American cinematographer

Gerald Perry Finnerman (December 17, 1931 – April 6, 2011) was an American cinematographer who worked on TV series such as Moonlighting and the original Star Trek. He served as vice president of the American Society of Cinematographers, and won a Primetime Emmy Award for Outstanding Cinematography in Entertainment Programming for a Special.

==Biography==
Gerald Finnerman was born on December 17, 1931, in Los Angeles, California. He attended Hollywood High School, and afterwards went to Loyola Marymount University, where he majored in abnormal psychology. Finnerman was a combat photographer before joining his father, Perry Finnerman, at Warner Bros., where Perry was contracted as a camera operator (and, later, a cinematographer). After Perry's death at the age of 56, Finnerman began to work with Harry Stradling at Warner. Stradling promoted Finnerman from focus puller to camera operator, and in 1964 the two left Warner to become freelancers.

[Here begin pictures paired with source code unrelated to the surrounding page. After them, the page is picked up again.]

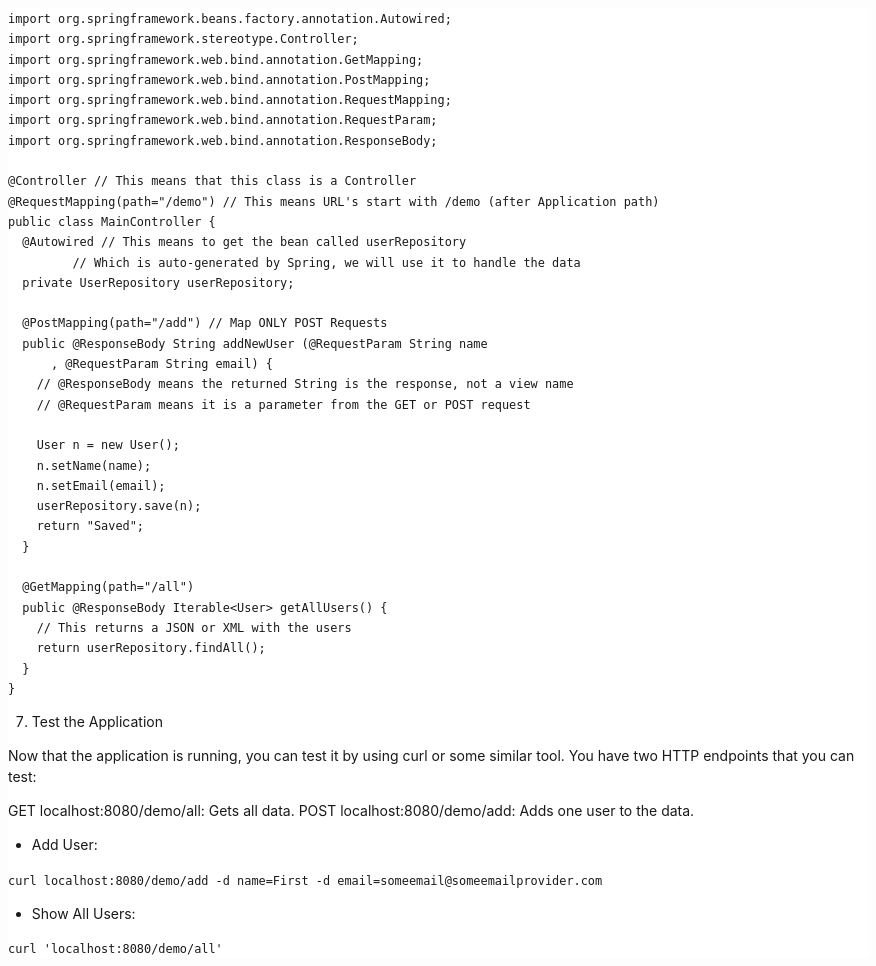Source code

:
 ```
import org.springframework.beans.factory.annotation.Autowired;
import org.springframework.stereotype.Controller;
import org.springframework.web.bind.annotation.GetMapping;
import org.springframework.web.bind.annotation.PostMapping;
import org.springframework.web.bind.annotation.RequestMapping;
import org.springframework.web.bind.annotation.RequestParam;
import org.springframework.web.bind.annotation.ResponseBody;

@Controller // This means that this class is a Controller
@RequestMapping(path="/demo") // This means URL's start with /demo (after Application path)
public class MainController {
  @Autowired // This means to get the bean called userRepository
         // Which is auto-generated by Spring, we will use it to handle the data
  private UserRepository userRepository;

  @PostMapping(path="/add") // Map ONLY POST Requests
  public @ResponseBody String addNewUser (@RequestParam String name
      , @RequestParam String email) {
    // @ResponseBody means the returned String is the response, not a view name
    // @RequestParam means it is a parameter from the GET or POST request

    User n = new User();
    n.setName(name);
    n.setEmail(email);
    userRepository.save(n);
    return "Saved";
  }

  @GetMapping(path="/all")
  public @ResponseBody Iterable<User> getAllUsers() {
    // This returns a JSON or XML with the users
    return userRepository.findAll();
  }
}
```

7. Test the Application

Now that the application is running, you can test it by using curl or some similar tool. You have two HTTP endpoints that you can test:

GET localhost:8080/demo/all: Gets all data. 
POST localhost:8080/demo/add: Adds one user to the data.

* Add User:  

```
curl localhost:8080/demo/add -d name=First -d email=someemail@someemailprovider.com
```

* Show All Users:

```
curl 'localhost:8080/demo/all'
```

They worked together for Paramount Pictures, Universal Studios and Columbia Pictures on films such as Walk, Don't Run, starring Cary Grant, and the Jack Lemmon movie How to Murder Your Wife. Finnerman was Stradling's camera operator when he won the Academy Award for Best Cinematography for My Fair Lady. Stradling recommended him as a cinematographer to Desilu Productions for their new science fiction series, Star Trek, after Harry Stradling Jr. turned down the job.

He was subsequently hired, and, at the age of 32, was one of the youngest cinematographers in Hollywood. He later said, "On a show like Star Trek, you have to push the envelope, the result of playing it safe is a diet of pabulum." He used light placements and colored gels as mood lighting. Employing lighting techniques and changing background wall colors, he discovered that a range of effects could be seen on a single set. One enhancement he made was the effects for the transporter; he explained, "I put fixtures in the bottom and fixtures in the top, and [the actors] would stand on them. Then I would have somebody on a dimmer work the visual, the special effect of light going on and off, and then they would zap them."

He worked on Star Trek through most of the three-year run of the series, and afterwards moved on to Mission: Impossible, another Paramount (and former Desilu) production. He worked on The Lost Man starring Sidney Poitier. In 1969 he was on board a small Piper Pacer airplane with other crew, to scout out locations in Colorado. The plane crashed, and Finnerman was the sole survivor. The injuries he suffered in the crash resulted in him being required to wear a metal full body brace for the following six years. He joined the American Society of Cinematographers in 1970 after being nominated by Stradling. He went on to become vice president of the society.

During the 1970s and 1980s, he earned Primetime Emmy Award nominations for his work on Kojak, From Here to Eternity, and The Gangster Chronicles. He won an Emmy for Outstanding Cinematography in Entertainment Programming for a Special for his work on the television film Ziegfeld: The Man and His Women. In 1985, he began working on Moonlighting, for which he gained two further Emmy nominations. The creator of Star Trek, Gene Roddenberry, invited Finnerman to join the team putting together Star Trek: The Next Generation in 1986, but he turned down the offer. In 1996, he was inducted into the Producers Guild Hall of Fame for his work on Star Trek, and he was nominated by the Motion Picture & Television Fund for "Philanthropic Man of the Year". He announced his retirement in 2002. He died in 2011 and was interred at Mount Sinai Memorial Park.